An exact transcription of every record is needed.

====

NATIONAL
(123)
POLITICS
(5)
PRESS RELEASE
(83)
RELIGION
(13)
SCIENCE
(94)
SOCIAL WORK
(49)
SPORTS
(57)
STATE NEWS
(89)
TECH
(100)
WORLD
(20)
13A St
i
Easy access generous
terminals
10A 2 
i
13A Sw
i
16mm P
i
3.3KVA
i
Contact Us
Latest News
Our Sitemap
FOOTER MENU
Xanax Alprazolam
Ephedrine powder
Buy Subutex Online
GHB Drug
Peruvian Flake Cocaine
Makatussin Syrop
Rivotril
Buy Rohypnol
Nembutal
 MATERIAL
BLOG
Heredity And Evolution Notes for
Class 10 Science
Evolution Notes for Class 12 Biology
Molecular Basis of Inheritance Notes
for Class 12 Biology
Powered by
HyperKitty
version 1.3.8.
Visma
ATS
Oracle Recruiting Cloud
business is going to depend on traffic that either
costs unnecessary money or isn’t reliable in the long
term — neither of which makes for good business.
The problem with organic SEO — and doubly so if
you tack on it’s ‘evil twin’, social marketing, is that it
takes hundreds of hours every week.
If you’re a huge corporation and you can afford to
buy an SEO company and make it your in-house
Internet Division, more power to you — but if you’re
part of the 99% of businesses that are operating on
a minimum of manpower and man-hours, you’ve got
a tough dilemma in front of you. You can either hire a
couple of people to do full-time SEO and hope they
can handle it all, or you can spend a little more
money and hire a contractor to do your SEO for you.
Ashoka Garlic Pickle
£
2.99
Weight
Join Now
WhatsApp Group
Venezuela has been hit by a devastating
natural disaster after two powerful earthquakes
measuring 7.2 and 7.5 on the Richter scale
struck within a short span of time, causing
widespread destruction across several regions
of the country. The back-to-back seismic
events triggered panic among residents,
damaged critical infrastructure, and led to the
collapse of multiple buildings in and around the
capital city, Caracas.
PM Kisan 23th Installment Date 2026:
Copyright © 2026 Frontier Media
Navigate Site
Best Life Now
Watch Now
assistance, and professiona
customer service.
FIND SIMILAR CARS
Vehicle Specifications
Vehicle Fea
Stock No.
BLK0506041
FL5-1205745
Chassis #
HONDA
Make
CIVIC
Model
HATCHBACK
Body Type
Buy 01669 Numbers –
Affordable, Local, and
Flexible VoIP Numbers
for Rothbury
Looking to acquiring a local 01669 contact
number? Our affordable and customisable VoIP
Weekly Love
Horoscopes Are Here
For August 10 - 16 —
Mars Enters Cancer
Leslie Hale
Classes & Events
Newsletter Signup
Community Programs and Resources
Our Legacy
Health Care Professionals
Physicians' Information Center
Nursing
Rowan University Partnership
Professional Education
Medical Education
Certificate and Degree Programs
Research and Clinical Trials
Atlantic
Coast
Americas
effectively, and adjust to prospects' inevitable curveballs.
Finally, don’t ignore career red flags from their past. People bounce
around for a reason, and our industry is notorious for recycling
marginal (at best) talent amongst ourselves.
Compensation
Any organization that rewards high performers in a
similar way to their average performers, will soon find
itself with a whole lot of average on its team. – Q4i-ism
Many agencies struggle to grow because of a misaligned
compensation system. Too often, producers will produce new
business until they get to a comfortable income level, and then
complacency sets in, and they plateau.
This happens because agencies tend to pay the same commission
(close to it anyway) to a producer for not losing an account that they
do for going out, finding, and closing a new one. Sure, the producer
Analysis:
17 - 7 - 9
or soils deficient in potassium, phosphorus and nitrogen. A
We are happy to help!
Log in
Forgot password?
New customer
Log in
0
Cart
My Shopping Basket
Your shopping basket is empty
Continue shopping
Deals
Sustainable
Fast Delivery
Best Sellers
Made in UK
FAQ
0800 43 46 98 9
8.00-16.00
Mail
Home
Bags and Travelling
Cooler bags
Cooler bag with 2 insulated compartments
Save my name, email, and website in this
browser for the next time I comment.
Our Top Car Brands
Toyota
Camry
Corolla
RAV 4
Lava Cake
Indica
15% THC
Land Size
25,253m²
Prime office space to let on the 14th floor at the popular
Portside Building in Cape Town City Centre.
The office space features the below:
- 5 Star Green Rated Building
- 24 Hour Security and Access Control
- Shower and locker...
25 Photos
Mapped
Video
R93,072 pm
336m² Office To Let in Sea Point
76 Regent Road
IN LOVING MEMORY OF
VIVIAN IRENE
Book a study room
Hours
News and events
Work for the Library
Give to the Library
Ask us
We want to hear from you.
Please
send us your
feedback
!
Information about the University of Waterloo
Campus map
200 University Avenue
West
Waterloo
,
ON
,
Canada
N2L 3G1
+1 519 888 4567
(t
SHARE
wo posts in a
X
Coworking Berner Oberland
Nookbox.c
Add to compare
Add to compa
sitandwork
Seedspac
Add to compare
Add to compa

====

__RESULT OF THE EXERCISE__.
NATIONAL
(123)
POLITICS
(5)
PRESS RELEASE
(83)
RELIGION
(13)
SCIENCE
(94)
SOCIAL WORK
(49)
SPORTS
(57)
STATE NEWS
(89)
TECH
(100)
WORLD
(20)
13A St
i
Easy access generous
terminals
10A 2 
i
13A Sw
i
16mm P
i
3.3KVA
i
Contact Us
Latest News
Our Sitemap
FOOTER MENU
Xanax Alprazolam
Ephedrine powder
Buy Subutex Online
GHB Drug
Peruvian Flake Cocaine
Makatussin Syrop
Rivotril
Buy Rohypnol
Nembutal
 MATERIAL
BLOG
Heredity And Evolution Notes for
Class 10 Science
Evolution Notes for Class 12 Biology
Molecular Basis of Inheritance Notes
for Class 12 Biology
Powered by
HyperKitty
version 1.3.8.
Visma
ATS
Oracle Recruiting Cloud
business is going to depend on traffic that either
costs unnecessary money or isn’t reliable in the long
term — neither of which makes for good business.
The problem with organic SEO — and doubly so if
you tack on it’s ‘evil twin’, social marketing, is that it
takes hundreds of hours every week.
If you’re a huge corporation and you can afford to
buy an SEO company and make it your in-house
Internet Division, more power to you — but if you’re
part of the 99% of businesses that are operating on
a minimum of manpower and man-hours, you’ve got
a tough dilemma in front of you. You can either hire a
couple of people to do full-time SEO and hope they
can handle it all, or you can spend a little more
money and hire a contractor to do your SEO for you.
Ashoka Garlic Pickle
£
2.99
Weight
Join Now
WhatsApp Group
Venezuela has been hit by a devastating
natural disaster after two powerful earthquakes
measuring 7.2 and 7.5 on the Richter scale
struck within a short span of time, causing
widespread destruction across several regions
of the country. The back-to-back seismic
events triggered panic among residents,
damaged critical infrastructure, and led to the
collapse of multiple buildings in and around the
capital city, Caracas.
PM Kisan 23th Installment Date 2026:
Copyright © 2026 Frontier Media
Navigate Site
Best Life Now
Watch Now
assistance, and professiona
customer service.
FIND SIMILAR CARS
Vehicle Specifications
Vehicle Fea
Stock No.
BLK0506041
FL5-1205745
Chassis #
HONDA
Make
CIVIC
Model
HATCHBACK
Body Type
Buy 01669 Numbers –
Affordable, Local, and
Flexible VoIP Numbers
for Rothbury
Looking to acquiring a local 01669 contact
number? Our affordable and customisable VoIP
Weekly Love
Horoscopes Are Here
For August 10 - 16 —
Mars Enters Cancer
Leslie Hale
Classes & Events
Newsletter Signup
Community Programs and Resources
Our Legacy
Health Care Professionals
Physicians' Information Center
Nursing
Rowan University Partnership
Professional Education
Medical Education
Certificate and Degree Programs
Research and Clinical Trials
Atlantic
Coast
Americas
effectively, and adjust to prospects' inevitable curveballs.
Finally, don’t ignore career red flags from their past. People bounce
around for a reason, and our industry is notorious for recycling
marginal (at best) talent amongst ourselves.
Compensation
Any organization that rewards high performers in a
similar way to their average performers, will soon find
itself with a whole lot of average on its team. – Q4i-ism
Many agencies struggle to grow because of a misaligned
compensation system. Too often, producers will produce new
business until they get to a comfortable income level, and then
complacency sets in, and they plateau.
This happens because agencies tend to pay the same commission
(close to it anyway) to a producer for not losing an account that they
do for going out, finding, and closing a new one. Sure, the producer
Analysis:
17 - 7 - 9
or soils deficient in potassium, phosphorus and nitrogen. A
We are happy to help!
Log in
Forgot password?
New customer
Log in
0
Cart
My Shopping Basket
Your shopping basket is empty
Continue shopping
Deals
Sustainable
Fast Delivery
Best Sellers
Made in UK
FAQ
0800 43 46 98 9
8.00-16.00
Mail
Home
Bags and Travelling
Cooler bags
Cooler bag with 2 insulated compartments
Save my name, email, and website in this
browser for the next time I comment.
Our Top Car Brands
Toyota
Camry
Corolla
RAV 4
Lava Cake
Indica
15% THC
Land Size
25,253m²
Prime office space to let on the 14th floor at the popular
Portside Building in Cape Town City Centre.
The office space features the below:
- 5 Star Green Rated Building
- 24 Hour Security and Access Control
- Shower and locker...
25 Photos
Mapped
Video
R93,072 pm
336m² Office To Let in Sea Point
76 Regent Road
IN LOVING MEMORY OF
VIVIAN IRENE
Book a study room
Hours
News and events
Work for the Library
Give to the Library
Ask us
We want to hear from you.
Please
send us your
feedback
!
Information about the University of Waterloo
Campus map
200 University Avenue
West
Waterloo
,
ON
,
Canada
N2L 3G1
+1 519 888 4567
(t
SHARE
wo posts in a
X
Coworking Berner Oberland
Nookbox.c
Add to compare
Add to compa
sitandwork
Seedspac
Add to compare
Add to compa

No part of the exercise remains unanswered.